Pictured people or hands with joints

★ ★ ★ ★

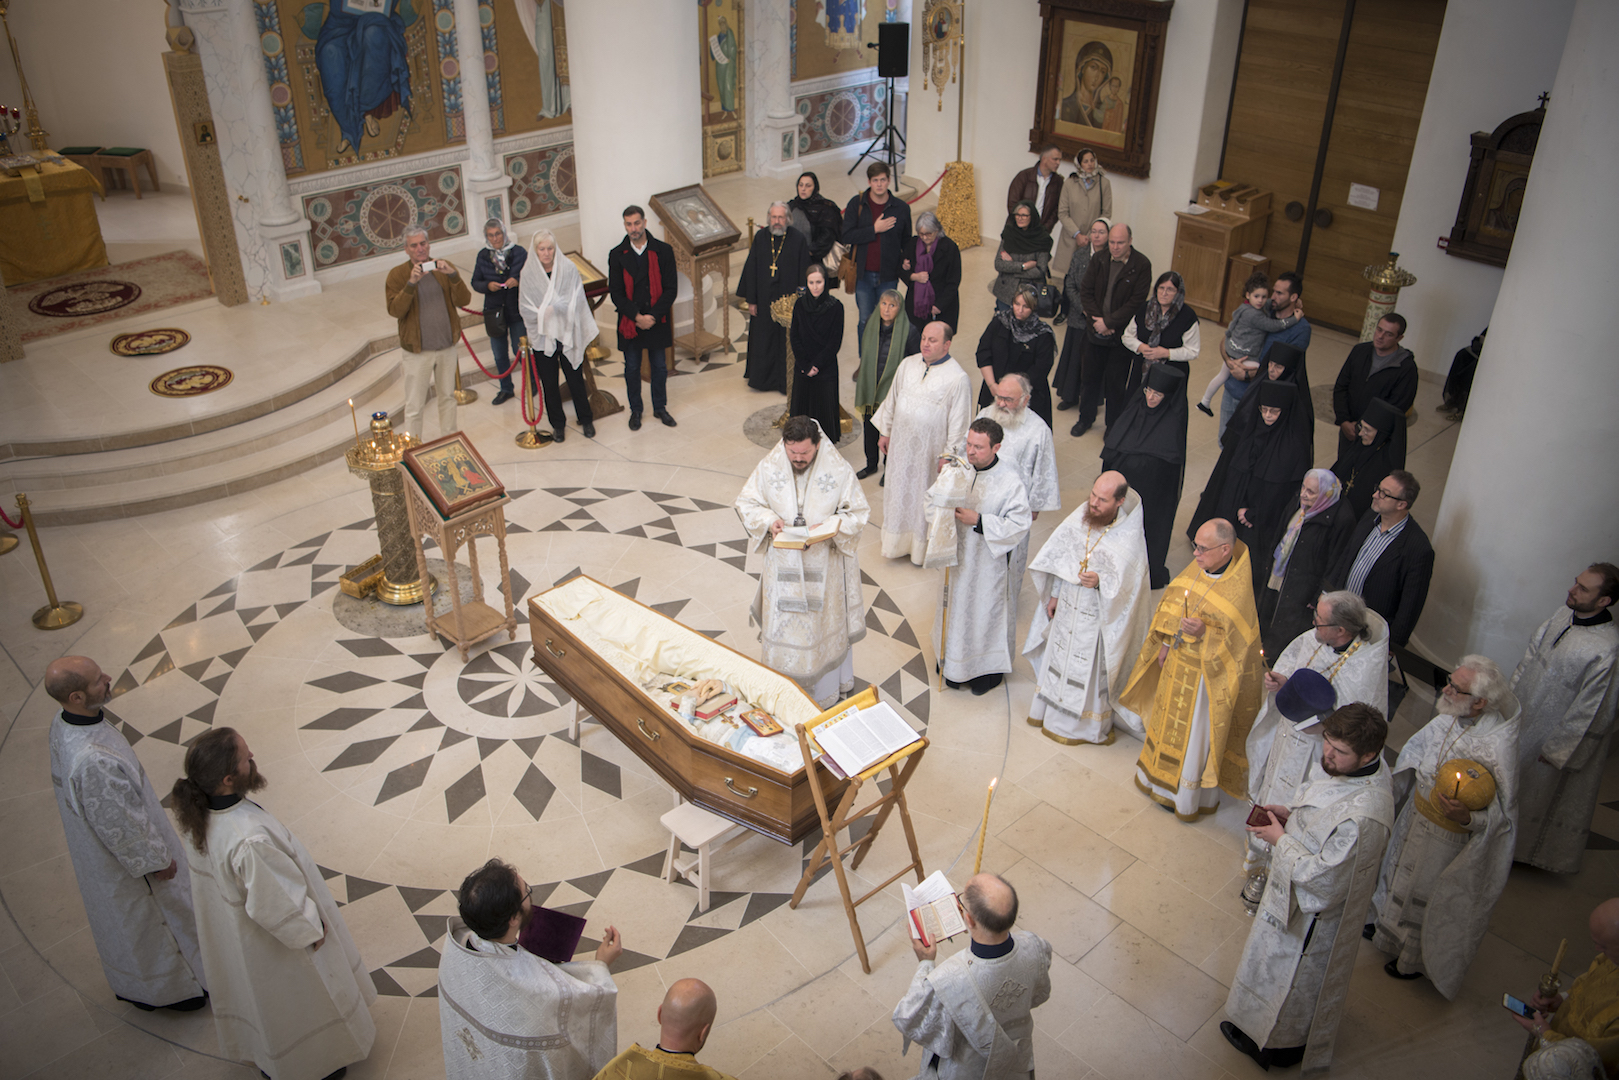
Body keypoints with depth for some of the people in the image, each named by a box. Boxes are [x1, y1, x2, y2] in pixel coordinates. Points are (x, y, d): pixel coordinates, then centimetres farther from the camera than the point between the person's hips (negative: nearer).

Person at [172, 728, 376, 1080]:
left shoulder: (198, 814, -19)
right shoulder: (251, 842, -45)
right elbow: (280, 904, -31)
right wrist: (312, 930, -12)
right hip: (276, 947, -7)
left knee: (254, 992, 33)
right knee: (291, 1001, 22)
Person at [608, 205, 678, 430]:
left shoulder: (663, 251, -3)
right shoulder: (617, 255, -2)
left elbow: (671, 289, -5)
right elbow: (615, 293, -3)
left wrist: (653, 316, -15)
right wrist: (637, 316, -15)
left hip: (657, 321, 0)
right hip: (629, 323, 0)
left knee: (659, 367, 11)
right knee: (632, 369, 9)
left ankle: (660, 407, 28)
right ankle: (635, 410, 25)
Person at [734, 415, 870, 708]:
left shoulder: (839, 470, -13)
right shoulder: (768, 467, -8)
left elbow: (859, 512, -7)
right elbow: (746, 503, 2)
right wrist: (769, 520, -18)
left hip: (824, 563, -1)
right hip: (783, 562, 1)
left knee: (824, 623, 13)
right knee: (783, 625, 9)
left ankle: (825, 688, 33)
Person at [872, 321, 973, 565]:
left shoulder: (958, 378, -15)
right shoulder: (908, 365, 1)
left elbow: (959, 423, -13)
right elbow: (892, 400, 12)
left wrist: (948, 456, -13)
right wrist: (885, 431, 14)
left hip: (930, 451, -5)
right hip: (901, 445, 5)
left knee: (926, 497, 9)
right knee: (900, 492, 16)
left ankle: (922, 546, 28)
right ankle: (899, 541, 34)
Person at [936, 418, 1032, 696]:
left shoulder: (1010, 481, -21)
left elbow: (1018, 526, -19)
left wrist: (979, 521, -25)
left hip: (989, 563, -4)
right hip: (957, 556, 5)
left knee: (987, 613, 11)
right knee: (956, 609, 19)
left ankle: (989, 670, 33)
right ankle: (955, 665, 39)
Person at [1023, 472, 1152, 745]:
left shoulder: (1131, 538, -26)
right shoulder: (1079, 517, -11)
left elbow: (1125, 589, -22)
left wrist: (1100, 582, -40)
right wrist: (1054, 596, 9)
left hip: (1098, 618, -5)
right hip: (1067, 606, 5)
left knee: (1089, 670, 14)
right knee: (1059, 656, 24)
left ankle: (1083, 724, 37)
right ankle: (1051, 708, 47)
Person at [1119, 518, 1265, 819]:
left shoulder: (1240, 591, -28)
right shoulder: (1196, 569, -7)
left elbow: (1236, 642, -23)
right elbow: (1171, 607, 7)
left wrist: (1205, 633, -36)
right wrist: (1166, 645, 7)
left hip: (1207, 675, -7)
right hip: (1177, 662, 7)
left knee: (1194, 735, 11)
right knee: (1172, 721, 26)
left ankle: (1186, 796, 33)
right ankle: (1163, 777, 48)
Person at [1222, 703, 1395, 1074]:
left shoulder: (1364, 815, -42)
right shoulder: (1346, 765, -15)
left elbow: (1324, 877, -32)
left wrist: (1280, 840, -22)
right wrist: (1292, 814, -7)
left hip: (1316, 910, -8)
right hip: (1295, 885, 8)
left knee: (1300, 977, 20)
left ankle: (1285, 1043, 46)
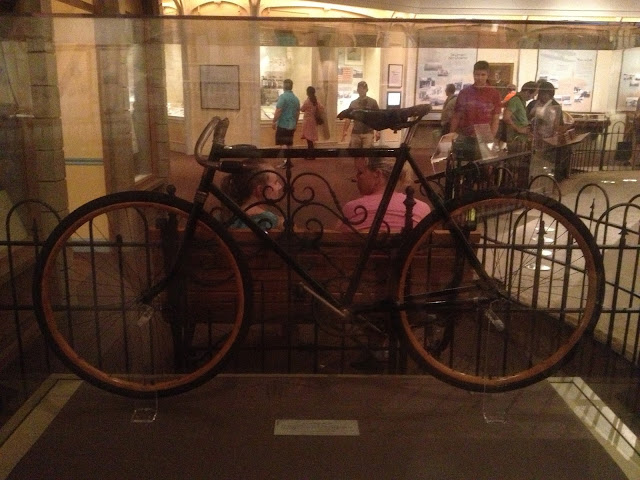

★ ★ ★ ★

## [Exercise details]
Please reproduce every line of the records above word for word, leaving out the pictures.

## [Response to the task]
Body keypoints with depth for some of the people in the image, each named by a box. Boxes are [x1, y1, x2, y2] in pixel coordinates. Points are (x, y, d): pixel coordinates, then centimetres farther from the camera than the point between the person's hips (negative: nearer).

Person at [172, 728, 376, 1080]:
left shoulder: (198, 814, -19)
right shoulder: (251, 842, -45)
right elbow: (280, 904, -31)
right wrist: (312, 930, -12)
right hip: (276, 947, -7)
left knee: (254, 992, 33)
right knee: (291, 1001, 22)
Person at [608, 205, 678, 430]:
left shoulder: (663, 251, -3)
right shoulder: (617, 255, -2)
left elbow: (671, 289, -5)
right elbow: (615, 293, -3)
left wrist: (653, 316, -15)
right wrist: (637, 316, -15)
left hip: (657, 321, 0)
right hip: (629, 323, 0)
left knee: (659, 367, 11)
right knee: (632, 369, 9)
left ankle: (660, 407, 28)
right ankle: (635, 410, 25)
Person at [734, 415, 870, 708]:
left shoulder: (839, 470, -13)
right shoulder: (768, 467, -8)
left elbow: (859, 512, -7)
right elbow: (746, 503, 2)
right wrist: (769, 520, -18)
left hip: (824, 563, -1)
right hip: (783, 562, 1)
left knee: (824, 623, 13)
right knee: (783, 625, 9)
left ankle: (825, 688, 33)
Person at [872, 321, 973, 565]:
left shoulder: (958, 378, -15)
right shoulder: (908, 365, 1)
left elbow: (959, 423, -13)
right elbow: (892, 400, 12)
left wrist: (948, 456, -13)
right wrist: (885, 431, 14)
left hip: (930, 451, -5)
right hip: (901, 445, 5)
left knee: (926, 497, 9)
right knee: (900, 492, 16)
left ankle: (922, 546, 28)
right ankle: (899, 541, 34)
Person at [936, 418, 1032, 696]:
left shoulder: (1010, 481, -21)
left elbow: (1018, 526, -19)
left wrist: (979, 521, -25)
left hip: (989, 563, -4)
right hip: (957, 556, 5)
left knee: (987, 613, 11)
right knee: (956, 609, 19)
left ankle: (989, 670, 33)
right ankle: (955, 665, 39)
Person at [1023, 472, 1152, 745]:
left shoulder: (1131, 538, -26)
right shoulder: (1079, 517, -11)
left elbow: (1125, 589, -22)
left wrist: (1100, 582, -40)
right wrist: (1054, 596, 9)
left hip: (1098, 618, -5)
right hip: (1067, 606, 5)
left knee: (1089, 670, 14)
right knee: (1059, 656, 24)
left ankle: (1083, 724, 37)
right ankle: (1051, 708, 47)
Person at [1119, 518, 1265, 819]:
left shoulder: (1240, 591, -28)
right shoulder: (1196, 569, -7)
left elbow: (1236, 642, -23)
right elbow: (1171, 607, 7)
left wrist: (1205, 633, -36)
right wrist: (1166, 645, 7)
left hip: (1207, 675, -7)
right hip: (1177, 662, 7)
left knee: (1194, 735, 11)
right knee: (1172, 721, 26)
left ankle: (1186, 796, 33)
right ankle: (1163, 777, 48)
Person at [1222, 703, 1395, 1074]:
left shoulder: (1364, 815, -42)
right shoulder: (1346, 765, -15)
left elbow: (1324, 877, -32)
left wrist: (1280, 840, -22)
right wrist: (1292, 814, -7)
left hip: (1316, 910, -8)
right hip: (1295, 885, 8)
left knee: (1300, 977, 20)
left ankle: (1285, 1043, 46)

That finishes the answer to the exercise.